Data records
★ ★ ★ ★ ★

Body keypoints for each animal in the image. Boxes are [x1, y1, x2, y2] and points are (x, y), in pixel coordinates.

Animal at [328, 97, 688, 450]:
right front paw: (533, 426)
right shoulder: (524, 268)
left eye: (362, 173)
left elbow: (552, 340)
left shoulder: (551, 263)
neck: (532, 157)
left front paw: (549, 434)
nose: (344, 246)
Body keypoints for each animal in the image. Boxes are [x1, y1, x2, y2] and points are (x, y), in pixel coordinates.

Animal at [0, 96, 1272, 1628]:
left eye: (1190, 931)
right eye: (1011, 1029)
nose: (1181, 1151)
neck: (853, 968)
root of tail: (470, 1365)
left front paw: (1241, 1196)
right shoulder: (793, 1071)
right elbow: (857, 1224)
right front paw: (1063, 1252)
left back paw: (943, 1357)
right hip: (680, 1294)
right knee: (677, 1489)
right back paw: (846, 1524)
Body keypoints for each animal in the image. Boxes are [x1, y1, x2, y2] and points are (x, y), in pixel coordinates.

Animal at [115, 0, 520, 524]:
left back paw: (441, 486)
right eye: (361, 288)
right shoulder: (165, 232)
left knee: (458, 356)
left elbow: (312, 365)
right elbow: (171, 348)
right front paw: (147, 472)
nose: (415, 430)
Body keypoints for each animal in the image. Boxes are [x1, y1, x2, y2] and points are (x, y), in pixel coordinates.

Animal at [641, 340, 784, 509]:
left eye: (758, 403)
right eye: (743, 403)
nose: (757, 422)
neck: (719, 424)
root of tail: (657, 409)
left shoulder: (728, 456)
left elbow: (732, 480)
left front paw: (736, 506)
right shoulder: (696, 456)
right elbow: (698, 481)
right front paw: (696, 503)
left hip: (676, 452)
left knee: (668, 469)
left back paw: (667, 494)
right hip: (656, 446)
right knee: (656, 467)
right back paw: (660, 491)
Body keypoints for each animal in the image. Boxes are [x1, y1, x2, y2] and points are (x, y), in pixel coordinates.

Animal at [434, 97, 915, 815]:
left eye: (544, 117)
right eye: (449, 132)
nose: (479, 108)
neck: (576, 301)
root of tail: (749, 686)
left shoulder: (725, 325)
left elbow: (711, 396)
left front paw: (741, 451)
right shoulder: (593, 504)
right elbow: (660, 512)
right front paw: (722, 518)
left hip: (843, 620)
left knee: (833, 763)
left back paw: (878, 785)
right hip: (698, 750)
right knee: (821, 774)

★ ★ ★ ★ ★

- PROBLEM STATEMENT:
From the line that has "left elbow: (732, 480)" through the line that has "left knee: (833, 763)", copy every line exactly as it appears above, and leave out all others.

- EXPECTED OUTPUT:
left elbow: (732, 480)
left front paw: (736, 506)
right shoulder: (696, 456)
right elbow: (698, 481)
right front paw: (696, 503)
left hip: (676, 452)
left knee: (668, 469)
left back paw: (667, 494)
right hip: (656, 446)
right knee: (656, 467)
right back paw: (660, 491)
Body keypoints for each animal in the image. Boxes are [x1, y1, x2, y2] and points are (x, y), in pixel coordinates.

Animal at [434, 97, 915, 815]:
left eye: (544, 117)
right eye: (449, 132)
nose: (479, 108)
neck: (576, 301)
root of tail: (749, 686)
left shoulder: (725, 325)
left elbow: (711, 396)
left front paw: (741, 451)
right shoulder: (593, 504)
right elbow: (660, 512)
right front paw: (722, 518)
left hip: (843, 620)
left knee: (833, 763)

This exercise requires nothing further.